When the seedling germinates, the Rhizopogon will find its root tips.
And it has been shown to enhance seedling survival and even tolerance to drought.
(inquisitive music) (gentle upbeat music) - Disturbance in any ecosystem benefits some things at the expense of others.
The question isn't whether something is always harmful or always beneficial, it's what does it harm and what does it benefit.
We have a working example of a place that had been grazing cattle right up to the stream, eating all the vegetation.

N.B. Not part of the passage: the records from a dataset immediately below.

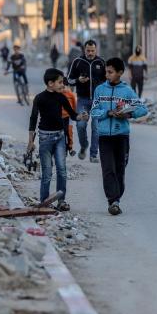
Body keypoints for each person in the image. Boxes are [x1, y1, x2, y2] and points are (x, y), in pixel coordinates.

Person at [90, 57, 148, 215]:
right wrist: (107, 112)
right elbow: (93, 111)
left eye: (110, 72)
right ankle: (113, 201)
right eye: (106, 71)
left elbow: (142, 109)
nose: (107, 75)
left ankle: (117, 198)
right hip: (104, 137)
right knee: (108, 169)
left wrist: (127, 114)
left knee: (120, 169)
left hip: (121, 136)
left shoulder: (127, 91)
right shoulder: (99, 90)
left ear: (120, 73)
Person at [28, 68, 88, 211]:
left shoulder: (61, 97)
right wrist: (30, 141)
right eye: (60, 82)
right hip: (45, 138)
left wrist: (81, 116)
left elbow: (73, 115)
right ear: (50, 83)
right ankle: (44, 202)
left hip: (60, 137)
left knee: (62, 170)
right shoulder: (40, 98)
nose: (63, 85)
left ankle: (61, 201)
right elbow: (33, 119)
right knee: (47, 173)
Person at [67, 40, 106, 163]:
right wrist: (78, 80)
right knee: (80, 125)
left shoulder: (101, 62)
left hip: (97, 101)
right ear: (84, 50)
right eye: (88, 50)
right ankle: (84, 145)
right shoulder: (77, 62)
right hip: (82, 100)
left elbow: (107, 81)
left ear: (96, 50)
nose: (90, 53)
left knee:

Over time, the cattle were removed and the site was planted with Douglas fir and the trees grew up and started producing a phenomenally lucrative crop of truffles.
At the same time, they're helping the trees.
So it's a real win-win for both commercial agriculture, and then of course, while the trees are standing, they're sequestering carbon, and they do all of the things the trees do for the natural environment- providing habitat for all sorts of wildlife, generating oxygen, cleaning the air and water.
(gentle upbeat music) - The current cultural perspective is like truffles are a high-end ingredient, something of high class society.
And I think that the more that we show people that there's something to value in nature, something that's upholding the cradle of our environment, I think that truffles are gonna be a key proponent in helping us to protect the environment.
And then there's just that add-on in the fact that they can help to stimulate the economy.
So when we can see more small producers are able to make a living with truffle cultivation, I think that there'll be more ammunition in the political forum to be able to protect the environment.